Camera intrinsics data
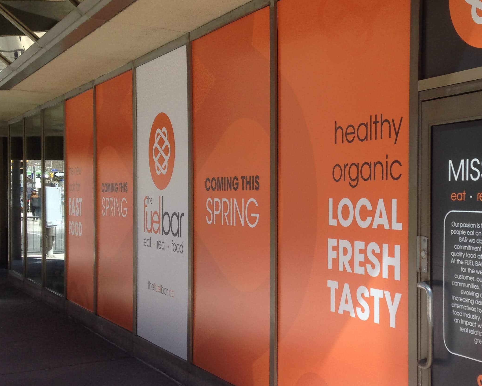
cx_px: 358
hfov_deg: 35.9
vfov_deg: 29.7
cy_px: 211
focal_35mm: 51
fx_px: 728
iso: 50
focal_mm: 4.12
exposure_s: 1/407
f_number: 2.4
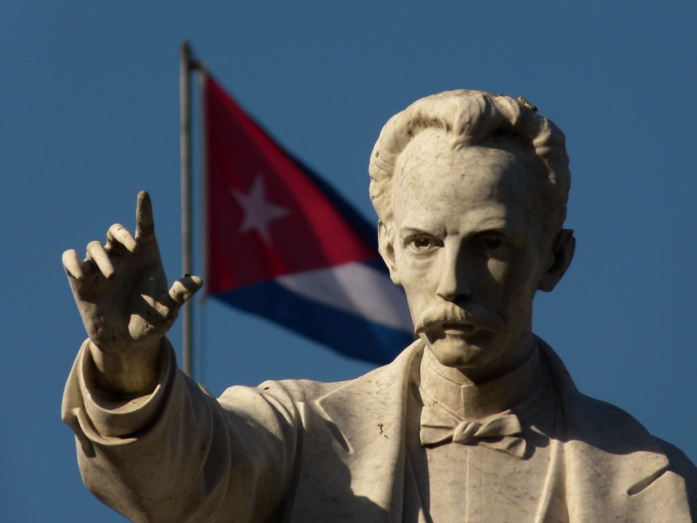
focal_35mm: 733
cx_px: 348
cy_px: 262
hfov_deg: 2.7
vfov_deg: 2.0
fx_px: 14759
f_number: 5.2
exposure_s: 1/800
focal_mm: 108
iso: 100
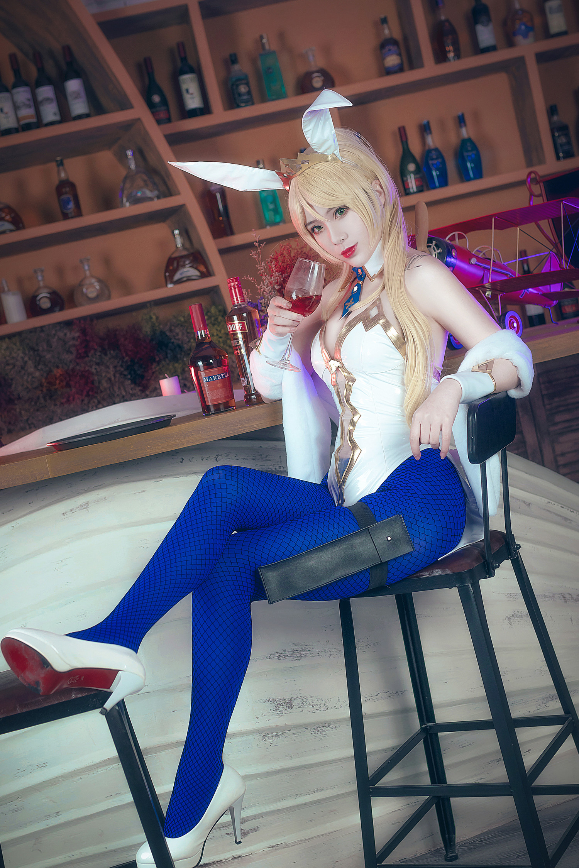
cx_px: 290
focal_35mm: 52
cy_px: 434
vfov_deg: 38.2
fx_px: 1254
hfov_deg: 26.0
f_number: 2.8
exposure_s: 1/100
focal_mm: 35
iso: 400
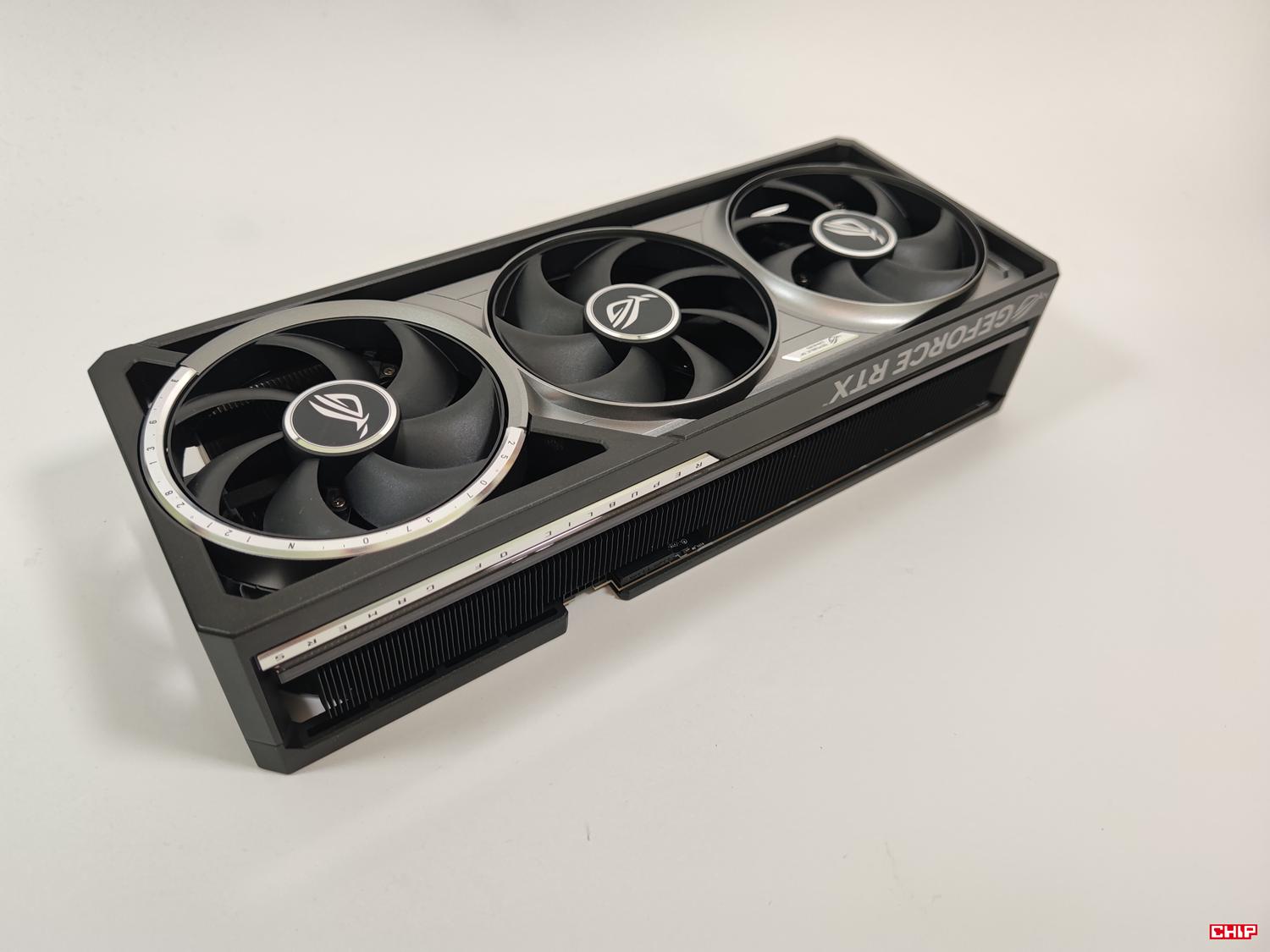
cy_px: 476
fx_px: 917
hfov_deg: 69.4
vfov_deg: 54.9
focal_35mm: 25
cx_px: 635
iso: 56
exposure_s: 1/100
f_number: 1.85
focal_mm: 6.78
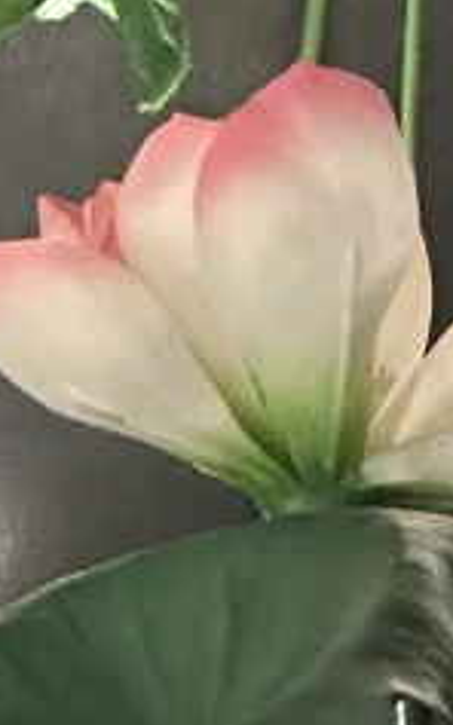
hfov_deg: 2.6
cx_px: 646
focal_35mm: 496
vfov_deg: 4.2
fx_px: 9804
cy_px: 1141
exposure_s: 1/34
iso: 640
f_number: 2.8
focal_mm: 9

Exercise instructions
Nothing outside the stretch above, from the line with "f_number: 2.4" through the line with "focal_mm: 6.78", is set down. Transcribe that stretch exactly, ends included, but not its pictures.

Solution
f_number: 2.4
focal_35mm: 733
cx_px: 348
cy_px: 262
hfov_deg: 2.7
vfov_deg: 2.0
fx_px: 14759
f_number: 5.2
exposure_s: 1/800
focal_mm: 108
iso: 100
cx_px: 290
focal_35mm: 52
cy_px: 434
vfov_deg: 38.2
fx_px: 1254
hfov_deg: 26.0
f_number: 2.8
exposure_s: 1/100
focal_mm: 35
iso: 400
cy_px: 476
fx_px: 917
hfov_deg: 69.4
vfov_deg: 54.9
focal_35mm: 25
cx_px: 635
iso: 56
exposure_s: 1/100
f_number: 1.85
focal_mm: 6.78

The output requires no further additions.